#### [About this exercise]
Among the lines below, a stretch begins at the one with "56: (601, 621, 0.84)" and ends at the one with "73: (893, 533, 0.84)". Repeat that stretch exactly, ends included.

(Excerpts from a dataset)
++++++
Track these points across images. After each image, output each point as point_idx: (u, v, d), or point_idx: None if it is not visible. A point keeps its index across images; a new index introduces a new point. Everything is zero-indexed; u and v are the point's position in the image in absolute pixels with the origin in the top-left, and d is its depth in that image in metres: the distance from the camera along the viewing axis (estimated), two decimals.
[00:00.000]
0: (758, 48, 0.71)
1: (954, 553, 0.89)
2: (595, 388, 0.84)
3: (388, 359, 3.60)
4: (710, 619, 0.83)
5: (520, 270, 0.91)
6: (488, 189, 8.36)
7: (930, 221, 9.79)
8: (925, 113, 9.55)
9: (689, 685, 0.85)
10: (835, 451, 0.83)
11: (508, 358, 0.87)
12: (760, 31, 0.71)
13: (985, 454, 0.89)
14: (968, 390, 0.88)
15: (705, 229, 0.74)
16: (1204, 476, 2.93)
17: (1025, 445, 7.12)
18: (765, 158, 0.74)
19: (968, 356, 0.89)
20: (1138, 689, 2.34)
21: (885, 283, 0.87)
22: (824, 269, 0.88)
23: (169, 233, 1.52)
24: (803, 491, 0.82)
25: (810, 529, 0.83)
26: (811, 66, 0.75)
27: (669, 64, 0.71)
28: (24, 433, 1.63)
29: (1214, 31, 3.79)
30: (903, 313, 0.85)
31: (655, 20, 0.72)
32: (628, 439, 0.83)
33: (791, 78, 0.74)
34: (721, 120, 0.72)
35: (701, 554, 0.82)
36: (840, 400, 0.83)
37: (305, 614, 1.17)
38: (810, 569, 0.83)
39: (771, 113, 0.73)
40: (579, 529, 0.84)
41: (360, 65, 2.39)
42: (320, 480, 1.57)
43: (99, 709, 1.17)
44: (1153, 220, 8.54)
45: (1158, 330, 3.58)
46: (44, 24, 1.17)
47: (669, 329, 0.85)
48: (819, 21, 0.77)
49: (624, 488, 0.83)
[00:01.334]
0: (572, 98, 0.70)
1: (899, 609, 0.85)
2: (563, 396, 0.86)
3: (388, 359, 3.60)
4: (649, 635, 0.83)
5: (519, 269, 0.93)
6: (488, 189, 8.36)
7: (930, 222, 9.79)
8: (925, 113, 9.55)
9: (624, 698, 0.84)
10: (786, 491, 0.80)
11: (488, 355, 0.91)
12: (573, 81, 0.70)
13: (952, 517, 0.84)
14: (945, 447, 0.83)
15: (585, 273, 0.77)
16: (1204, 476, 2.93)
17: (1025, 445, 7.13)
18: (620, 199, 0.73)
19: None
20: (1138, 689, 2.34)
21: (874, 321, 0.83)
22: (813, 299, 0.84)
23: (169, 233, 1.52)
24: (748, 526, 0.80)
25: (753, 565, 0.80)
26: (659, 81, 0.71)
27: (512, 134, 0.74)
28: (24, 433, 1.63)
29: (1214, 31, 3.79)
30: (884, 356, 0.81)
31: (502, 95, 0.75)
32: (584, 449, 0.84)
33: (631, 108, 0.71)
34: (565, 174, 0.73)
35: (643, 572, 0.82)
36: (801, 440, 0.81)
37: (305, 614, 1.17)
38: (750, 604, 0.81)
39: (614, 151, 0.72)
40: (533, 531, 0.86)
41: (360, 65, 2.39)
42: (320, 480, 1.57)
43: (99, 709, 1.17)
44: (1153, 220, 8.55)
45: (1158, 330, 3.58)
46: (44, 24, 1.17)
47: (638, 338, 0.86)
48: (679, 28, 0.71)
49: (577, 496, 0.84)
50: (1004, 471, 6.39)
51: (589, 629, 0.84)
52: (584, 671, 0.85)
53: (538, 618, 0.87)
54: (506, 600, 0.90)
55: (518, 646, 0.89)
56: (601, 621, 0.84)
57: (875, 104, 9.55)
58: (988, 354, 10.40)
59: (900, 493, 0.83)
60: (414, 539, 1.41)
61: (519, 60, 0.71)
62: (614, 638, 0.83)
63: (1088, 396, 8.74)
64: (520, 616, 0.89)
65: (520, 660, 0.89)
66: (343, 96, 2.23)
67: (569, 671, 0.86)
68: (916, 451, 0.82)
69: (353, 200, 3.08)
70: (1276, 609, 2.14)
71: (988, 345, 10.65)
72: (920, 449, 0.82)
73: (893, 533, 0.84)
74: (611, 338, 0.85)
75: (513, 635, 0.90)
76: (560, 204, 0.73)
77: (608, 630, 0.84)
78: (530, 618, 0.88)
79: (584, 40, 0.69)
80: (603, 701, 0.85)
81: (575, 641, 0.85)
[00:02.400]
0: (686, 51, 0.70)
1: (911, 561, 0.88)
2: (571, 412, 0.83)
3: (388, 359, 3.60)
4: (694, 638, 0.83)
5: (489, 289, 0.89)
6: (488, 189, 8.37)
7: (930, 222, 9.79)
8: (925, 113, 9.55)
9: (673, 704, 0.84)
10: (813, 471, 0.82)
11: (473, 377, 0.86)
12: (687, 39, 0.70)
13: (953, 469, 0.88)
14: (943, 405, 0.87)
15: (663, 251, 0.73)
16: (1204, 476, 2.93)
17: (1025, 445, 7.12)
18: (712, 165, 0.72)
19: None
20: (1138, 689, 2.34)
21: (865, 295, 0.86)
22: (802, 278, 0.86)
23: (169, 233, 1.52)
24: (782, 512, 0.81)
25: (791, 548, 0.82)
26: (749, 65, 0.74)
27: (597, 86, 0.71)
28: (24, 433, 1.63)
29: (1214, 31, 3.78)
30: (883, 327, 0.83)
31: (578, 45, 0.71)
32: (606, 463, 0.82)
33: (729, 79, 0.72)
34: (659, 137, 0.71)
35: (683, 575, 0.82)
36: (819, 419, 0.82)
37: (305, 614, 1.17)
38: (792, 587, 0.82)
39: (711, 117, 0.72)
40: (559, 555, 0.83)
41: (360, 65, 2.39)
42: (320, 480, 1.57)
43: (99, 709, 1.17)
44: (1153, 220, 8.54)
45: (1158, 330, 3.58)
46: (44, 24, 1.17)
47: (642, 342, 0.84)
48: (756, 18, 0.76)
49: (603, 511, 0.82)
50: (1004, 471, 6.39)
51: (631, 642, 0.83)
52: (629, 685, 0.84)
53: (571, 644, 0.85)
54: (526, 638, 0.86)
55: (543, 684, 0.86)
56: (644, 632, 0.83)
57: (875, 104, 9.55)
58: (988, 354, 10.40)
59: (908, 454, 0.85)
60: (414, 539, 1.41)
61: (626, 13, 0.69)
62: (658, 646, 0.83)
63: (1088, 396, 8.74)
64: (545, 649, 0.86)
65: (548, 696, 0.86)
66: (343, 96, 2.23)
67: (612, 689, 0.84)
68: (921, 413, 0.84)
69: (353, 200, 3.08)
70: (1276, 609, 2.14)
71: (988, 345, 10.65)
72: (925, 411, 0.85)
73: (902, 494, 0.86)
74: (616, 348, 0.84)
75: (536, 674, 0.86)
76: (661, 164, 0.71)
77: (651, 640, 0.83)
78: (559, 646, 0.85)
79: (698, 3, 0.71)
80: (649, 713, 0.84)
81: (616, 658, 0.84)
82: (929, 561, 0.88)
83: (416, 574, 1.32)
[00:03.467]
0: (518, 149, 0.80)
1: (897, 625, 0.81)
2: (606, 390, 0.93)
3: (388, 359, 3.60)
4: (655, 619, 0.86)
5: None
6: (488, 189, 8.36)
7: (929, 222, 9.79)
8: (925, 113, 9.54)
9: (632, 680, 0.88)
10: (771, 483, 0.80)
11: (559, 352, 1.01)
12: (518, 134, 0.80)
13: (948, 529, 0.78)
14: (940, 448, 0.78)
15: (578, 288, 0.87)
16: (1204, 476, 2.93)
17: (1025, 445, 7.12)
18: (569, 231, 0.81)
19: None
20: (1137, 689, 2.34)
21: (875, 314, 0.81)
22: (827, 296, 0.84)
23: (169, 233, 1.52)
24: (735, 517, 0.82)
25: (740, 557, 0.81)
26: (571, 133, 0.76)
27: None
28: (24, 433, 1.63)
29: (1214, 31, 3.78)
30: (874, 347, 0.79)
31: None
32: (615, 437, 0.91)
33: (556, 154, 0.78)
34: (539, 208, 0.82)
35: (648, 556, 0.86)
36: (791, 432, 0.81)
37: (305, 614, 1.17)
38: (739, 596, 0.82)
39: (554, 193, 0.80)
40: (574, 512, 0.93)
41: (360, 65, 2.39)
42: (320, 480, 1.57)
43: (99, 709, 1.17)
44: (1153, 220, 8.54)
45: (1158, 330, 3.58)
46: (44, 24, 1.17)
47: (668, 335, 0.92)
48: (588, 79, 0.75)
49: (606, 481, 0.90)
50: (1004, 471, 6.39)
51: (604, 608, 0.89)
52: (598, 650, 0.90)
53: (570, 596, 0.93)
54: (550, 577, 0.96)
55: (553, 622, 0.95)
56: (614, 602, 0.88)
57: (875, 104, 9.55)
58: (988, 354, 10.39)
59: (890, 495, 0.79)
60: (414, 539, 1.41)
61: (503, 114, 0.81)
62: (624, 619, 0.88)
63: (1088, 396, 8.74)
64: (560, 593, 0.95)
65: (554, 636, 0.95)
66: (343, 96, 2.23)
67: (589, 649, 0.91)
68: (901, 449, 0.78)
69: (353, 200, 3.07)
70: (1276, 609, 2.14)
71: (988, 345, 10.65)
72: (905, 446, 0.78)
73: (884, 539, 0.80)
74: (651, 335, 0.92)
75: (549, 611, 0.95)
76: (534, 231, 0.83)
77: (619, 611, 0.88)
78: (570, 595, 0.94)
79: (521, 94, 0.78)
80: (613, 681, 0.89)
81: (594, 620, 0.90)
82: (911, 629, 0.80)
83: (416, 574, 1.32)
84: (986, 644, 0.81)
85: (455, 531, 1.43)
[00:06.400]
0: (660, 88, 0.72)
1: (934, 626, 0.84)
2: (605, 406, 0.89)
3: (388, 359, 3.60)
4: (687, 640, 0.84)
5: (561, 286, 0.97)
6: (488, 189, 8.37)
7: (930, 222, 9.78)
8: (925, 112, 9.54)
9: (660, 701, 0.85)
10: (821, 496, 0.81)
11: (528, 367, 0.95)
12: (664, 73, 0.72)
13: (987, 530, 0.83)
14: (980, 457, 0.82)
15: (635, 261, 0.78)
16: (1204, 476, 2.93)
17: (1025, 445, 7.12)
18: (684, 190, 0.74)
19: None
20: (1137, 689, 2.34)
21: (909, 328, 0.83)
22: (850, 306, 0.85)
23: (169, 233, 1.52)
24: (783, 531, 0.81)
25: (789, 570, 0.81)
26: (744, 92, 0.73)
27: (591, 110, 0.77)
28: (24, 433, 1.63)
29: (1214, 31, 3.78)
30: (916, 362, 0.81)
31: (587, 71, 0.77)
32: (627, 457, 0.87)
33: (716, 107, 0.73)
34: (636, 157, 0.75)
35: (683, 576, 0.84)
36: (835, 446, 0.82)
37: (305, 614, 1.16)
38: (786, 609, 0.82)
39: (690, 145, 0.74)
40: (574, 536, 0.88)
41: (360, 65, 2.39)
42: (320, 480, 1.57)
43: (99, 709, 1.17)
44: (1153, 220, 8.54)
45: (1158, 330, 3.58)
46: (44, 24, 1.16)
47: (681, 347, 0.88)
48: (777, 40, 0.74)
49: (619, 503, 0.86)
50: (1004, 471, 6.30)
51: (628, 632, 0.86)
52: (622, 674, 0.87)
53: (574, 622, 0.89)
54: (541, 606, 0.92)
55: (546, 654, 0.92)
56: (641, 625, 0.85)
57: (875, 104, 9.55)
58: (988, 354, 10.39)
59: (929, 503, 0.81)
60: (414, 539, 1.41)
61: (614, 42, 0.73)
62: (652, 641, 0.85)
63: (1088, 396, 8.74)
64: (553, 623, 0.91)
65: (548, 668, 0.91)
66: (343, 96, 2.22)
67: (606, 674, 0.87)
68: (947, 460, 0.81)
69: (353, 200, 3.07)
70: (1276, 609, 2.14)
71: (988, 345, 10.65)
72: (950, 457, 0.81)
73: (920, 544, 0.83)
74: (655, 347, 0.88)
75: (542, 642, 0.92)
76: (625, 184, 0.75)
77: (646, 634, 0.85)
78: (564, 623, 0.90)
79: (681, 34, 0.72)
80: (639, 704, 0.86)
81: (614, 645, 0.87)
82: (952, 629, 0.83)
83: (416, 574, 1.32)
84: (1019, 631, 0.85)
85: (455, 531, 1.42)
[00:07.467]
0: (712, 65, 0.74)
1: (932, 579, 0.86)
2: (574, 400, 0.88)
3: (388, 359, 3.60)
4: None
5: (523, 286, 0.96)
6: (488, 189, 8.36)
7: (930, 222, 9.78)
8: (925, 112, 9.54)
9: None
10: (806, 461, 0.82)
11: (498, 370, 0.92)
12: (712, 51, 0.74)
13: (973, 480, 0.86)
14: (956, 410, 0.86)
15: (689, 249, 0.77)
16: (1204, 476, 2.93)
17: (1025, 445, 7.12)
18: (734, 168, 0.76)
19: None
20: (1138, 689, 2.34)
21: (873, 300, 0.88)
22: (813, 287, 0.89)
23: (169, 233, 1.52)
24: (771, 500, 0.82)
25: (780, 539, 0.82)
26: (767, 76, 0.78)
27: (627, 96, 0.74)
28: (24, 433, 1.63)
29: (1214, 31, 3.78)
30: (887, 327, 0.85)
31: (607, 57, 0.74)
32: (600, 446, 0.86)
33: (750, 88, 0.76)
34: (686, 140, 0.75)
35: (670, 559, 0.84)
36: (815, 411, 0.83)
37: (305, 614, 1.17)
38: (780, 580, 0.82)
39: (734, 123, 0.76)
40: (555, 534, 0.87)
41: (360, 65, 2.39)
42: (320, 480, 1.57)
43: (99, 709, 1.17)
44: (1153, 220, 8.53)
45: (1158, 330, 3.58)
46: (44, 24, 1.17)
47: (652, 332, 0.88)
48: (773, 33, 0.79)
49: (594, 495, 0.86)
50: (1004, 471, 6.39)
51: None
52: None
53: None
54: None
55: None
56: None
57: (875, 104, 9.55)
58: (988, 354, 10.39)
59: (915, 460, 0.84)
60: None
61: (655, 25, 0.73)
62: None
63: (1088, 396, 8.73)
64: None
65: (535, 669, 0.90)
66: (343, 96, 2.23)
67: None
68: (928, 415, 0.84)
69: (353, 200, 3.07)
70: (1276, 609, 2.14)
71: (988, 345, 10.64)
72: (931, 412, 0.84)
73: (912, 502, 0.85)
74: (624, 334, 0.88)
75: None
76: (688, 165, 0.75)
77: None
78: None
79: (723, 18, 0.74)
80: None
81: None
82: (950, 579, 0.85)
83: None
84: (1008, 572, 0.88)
++++++
#### [Exercise result]
56: (601, 621, 0.84)
57: (875, 104, 9.55)
58: (988, 354, 10.40)
59: (900, 493, 0.83)
60: (414, 539, 1.41)
61: (519, 60, 0.71)
62: (614, 638, 0.83)
63: (1088, 396, 8.74)
64: (520, 616, 0.89)
65: (520, 660, 0.89)
66: (343, 96, 2.23)
67: (569, 671, 0.86)
68: (916, 451, 0.82)
69: (353, 200, 3.08)
70: (1276, 609, 2.14)
71: (988, 345, 10.65)
72: (920, 449, 0.82)
73: (893, 533, 0.84)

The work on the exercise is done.